Beyond marine applications, the proposed control strategy offers valuable insights for utility-scale and grid-connected renewable energy systems. The approach demonstrates significant potential for maintaining DC bus voltage stability under challenging grid conditions characterized by high renewable energy penetration and fluctuating power generation. The HESS management approach, which effectively prevents overcharging and over-discharging, provides a scalable solution for large-scale energy storage deployment. The multi-mode operation strategy and fuzzy logic-based power allocation framework could be adapted to manage power fluctuations on a utility scale. The hydrogen component offers seasonal energy storage potential, while the battery–supercapacitor HESS provides rapid response to short-term fluctuations, creating a comprehensive solution for grid stability management.
5. Conclusions
This study focuses on the problems of energy self-supply capability and the need for increased green energy use in islanded microgrids, along with the complexities of variable solar generation, delayed hydrogen fuel gas turbine response, and changing load patterns. A PV and HGT power generation system is modeled on the Matlab/Simulink platform, incorporating a two-stage control strategy to address stability challenges under high renewable energy penetration. The strategy combines primary power allocation via low-pass filtering and secondary power correction for hybrid energy storage (HESS). Key conclusions are as follows:
The coordinated power allocation mechanism achieves significant improvement in voltage stability. The proposed strategy reduces DC bus voltage fluctuations by up to 1.55% through coordinated power allocation among PV, HGT, and HESS. By prioritizing low-frequency power dispatch to HGTs and high-frequency compensation via supercapacitors, the system maintains voltage within 4.71% deviation under dynamic operating conditions.

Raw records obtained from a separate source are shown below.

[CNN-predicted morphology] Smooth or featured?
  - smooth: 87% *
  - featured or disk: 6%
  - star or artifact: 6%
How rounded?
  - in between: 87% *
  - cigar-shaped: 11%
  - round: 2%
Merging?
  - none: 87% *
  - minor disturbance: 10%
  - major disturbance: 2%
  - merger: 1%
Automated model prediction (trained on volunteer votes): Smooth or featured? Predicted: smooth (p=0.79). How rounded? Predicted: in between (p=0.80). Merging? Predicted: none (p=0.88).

The HESS SOC is dynamically regulated to prevent overcharging and over-discharging. The secondary correction dynamically adjusts HESS charging/discharging based on predefined SOC thresholds. This prevents overcharging and over-discharging, maintains SOC within safe ranges (40–80%), and enhances the operational lifespan of the HESS.
These findings validate the strategy’s robustness in stabilizing islanded microgrids with high PV curtailment, offering a scalable solution for renewable-hydrogen integration.

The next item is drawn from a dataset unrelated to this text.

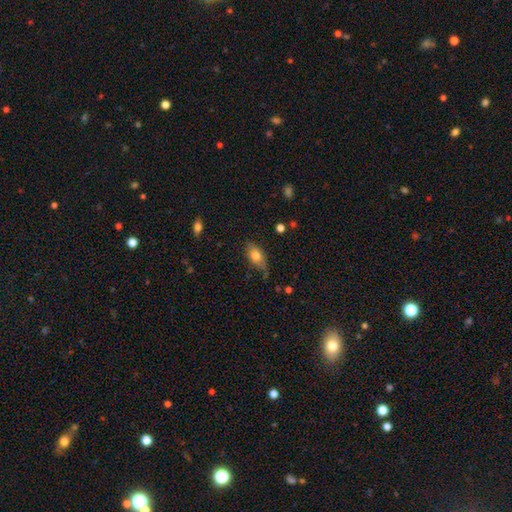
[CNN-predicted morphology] This is likely a smooth galaxy (73%). How rounded: clearly in between (85%). Merging: likely none (65%).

Although the simulation in this paper is not a full-day operating condition simulation, its focus lies on the implementation of the control strategy. Changes in the operating conditions and control strategies in this paper cover all typical operating conditions and load change situations during the daily operation of the power grid. Our subsequent work will include daily simulations to further evaluate the system’s performance over a full operational cycle. Additionally, we will leverage the existing 100 kW gas turbine generator unit in our laboratory [
42], retrofitting it for hydrogen operation and integrating it with key components such as a PV array simulator, an electrolyzer, and a battery–supercapacitor HESS to establish a complete experimental platform. This platform will be used to empirically validate the effectiveness and robustness of the proposed coordinated control strategy under realistic dynamic conditions.